Since object and value generation relies on random strategies, it is important to evaluate the effectiveness of these strategies. We have found that it is more effective, given a set testing period, to run more tests with different random generator seeds than to use fewer seeds and run the tests longer. Figure 3 illustrates this phenomenon from a number of example library classes; the vertical axis indicates the percentage of bugs found against all known bugs.

Conclusions

AutoTest takes advantage of the self-documenting nature of contract-equipped programs to automate the most time-consuming parts of the testing process and hence increase the number of possibly damaging faults before a program is delivered to its users. Among the already visible consequences of the AutoTest project — on which you can find more information at http://se.ethz.ch/research/autotest, which also provides references to other publications on AutoTest — we may note:

• The possibility of running extensive experiments to explore the effectiveness of testing strategies, a matter on which fairly little is known and objective empirical evidence is much preferable to opinions and intuition.

DATASET EXCERPTS:
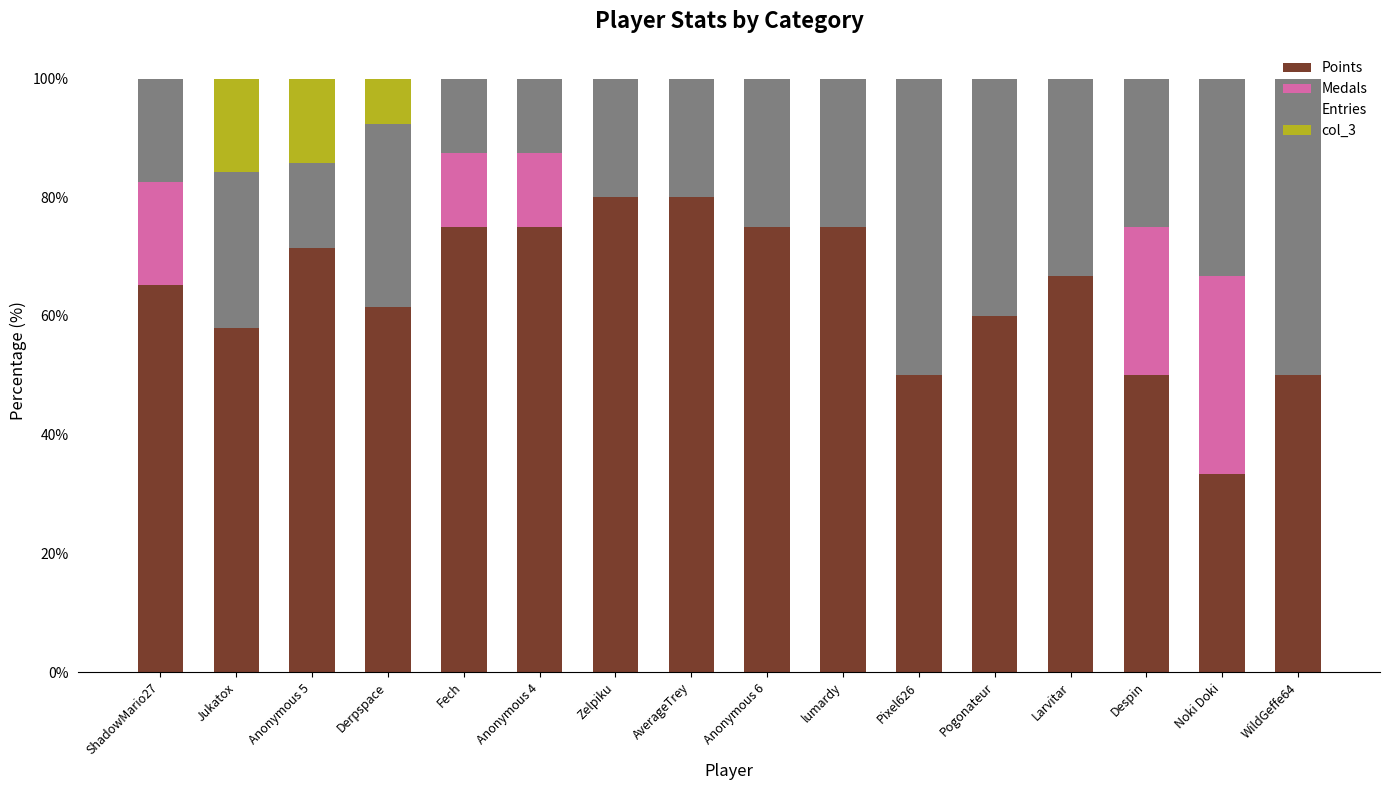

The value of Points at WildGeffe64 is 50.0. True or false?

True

==

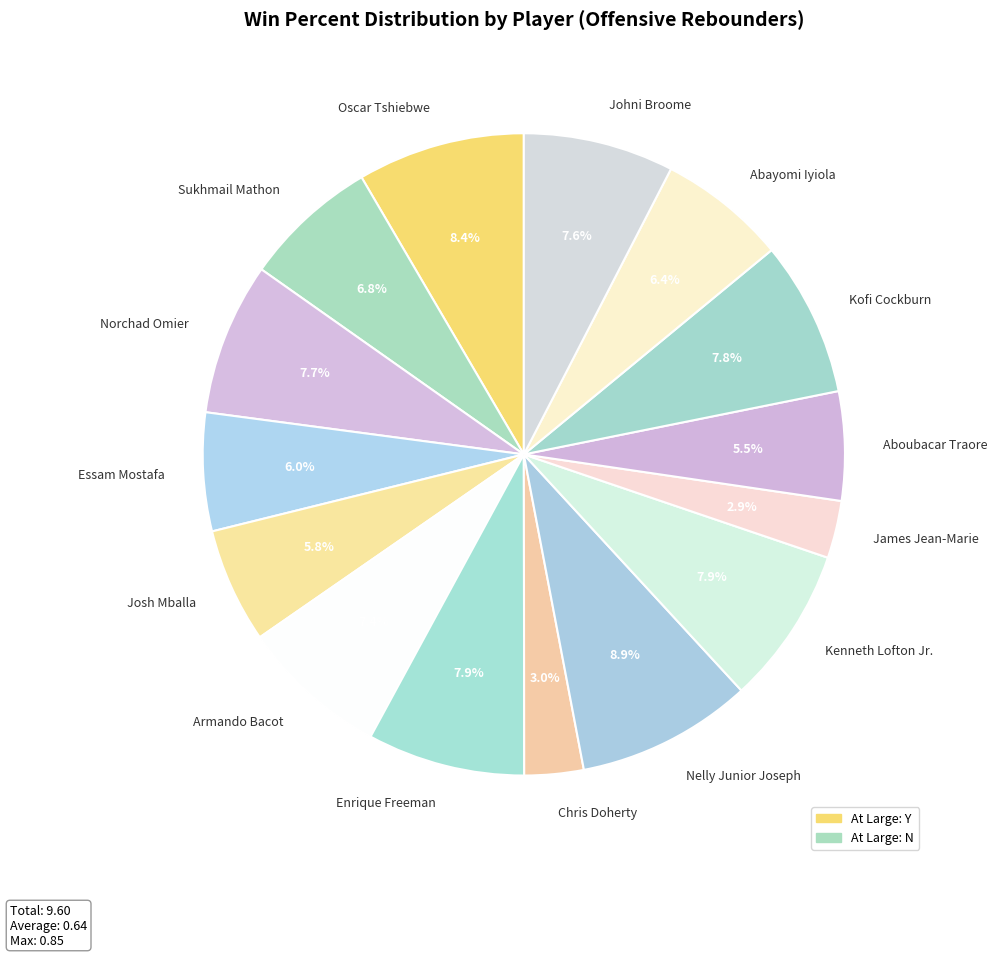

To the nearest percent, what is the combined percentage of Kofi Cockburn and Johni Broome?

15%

DIRECTIVE: Write the next part of the passage about AutoTest, picking up right after its last bullet point.

WRITTEN ANSWER:
• Some first results from these experiments, such as the experimental law governing the decrease of the speed of finding bugs, consistently confirmed with little deviation, and the importance of varying random number generator seeds.
• As a consequence of these results, a  basis for making informed decisions about when to stop testing, an important practical concern.
• The observation that random testing finds many bugs in the first few minutes of testing, an encouragement to integrate random testing into the development process and the development environment (through continuous background testing), an effort that we are now pursuing as part of an integrated verification environment combining tests and proofs.
• Most importantly in the short term, the discovery by AutoTest — while the authors were doing something else, since the process is automatic — of very concrete bugs in real, released software, providing AutoTest’s contribution to improving the general quality of the world’s software.

References

1. JUnit pages at www.junit.org/index.htm
2. NIST (National Institute of Standards and Technology), The Economic Impacts of Inadequate Infrastructure for Software Testing, Report 7007.011, available at www.nist.gov/director/prog-ofc/report02-3.pdf.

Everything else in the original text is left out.